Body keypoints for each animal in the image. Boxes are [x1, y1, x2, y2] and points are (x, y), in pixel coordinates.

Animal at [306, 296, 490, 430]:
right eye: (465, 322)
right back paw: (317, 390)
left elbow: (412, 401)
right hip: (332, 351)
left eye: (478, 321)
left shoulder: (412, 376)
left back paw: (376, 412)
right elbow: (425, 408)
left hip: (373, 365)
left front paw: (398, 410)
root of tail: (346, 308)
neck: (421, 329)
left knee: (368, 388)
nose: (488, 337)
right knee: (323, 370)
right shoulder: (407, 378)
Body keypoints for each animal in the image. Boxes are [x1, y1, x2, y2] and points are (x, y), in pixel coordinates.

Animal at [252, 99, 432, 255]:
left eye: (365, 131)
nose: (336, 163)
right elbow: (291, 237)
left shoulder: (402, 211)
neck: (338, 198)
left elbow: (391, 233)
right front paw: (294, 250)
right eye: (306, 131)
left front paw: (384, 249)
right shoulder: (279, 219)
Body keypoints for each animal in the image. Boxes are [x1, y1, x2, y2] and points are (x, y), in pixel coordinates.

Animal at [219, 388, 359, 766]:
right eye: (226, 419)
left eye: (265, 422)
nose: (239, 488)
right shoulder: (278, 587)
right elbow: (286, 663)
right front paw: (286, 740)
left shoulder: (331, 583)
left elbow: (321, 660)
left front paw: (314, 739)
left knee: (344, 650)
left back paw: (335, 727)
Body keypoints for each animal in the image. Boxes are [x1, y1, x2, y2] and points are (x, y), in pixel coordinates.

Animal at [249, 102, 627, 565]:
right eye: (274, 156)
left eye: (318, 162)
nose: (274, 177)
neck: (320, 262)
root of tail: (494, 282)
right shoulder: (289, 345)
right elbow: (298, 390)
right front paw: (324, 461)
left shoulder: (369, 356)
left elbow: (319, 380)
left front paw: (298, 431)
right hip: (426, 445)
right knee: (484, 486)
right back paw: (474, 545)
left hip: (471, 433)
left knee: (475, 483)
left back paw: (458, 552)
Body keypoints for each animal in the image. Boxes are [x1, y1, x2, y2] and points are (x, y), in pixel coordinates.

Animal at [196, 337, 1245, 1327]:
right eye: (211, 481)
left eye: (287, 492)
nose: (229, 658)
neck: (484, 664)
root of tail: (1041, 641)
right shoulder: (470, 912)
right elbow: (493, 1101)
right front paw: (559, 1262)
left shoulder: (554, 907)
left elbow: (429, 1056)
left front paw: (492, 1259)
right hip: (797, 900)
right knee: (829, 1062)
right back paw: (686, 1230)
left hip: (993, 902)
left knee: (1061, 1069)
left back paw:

**EXERCISE PROMPT:** For the listing above, state how many lines hold the string "root", giving the number alone.

**FINISHED TASK:** 3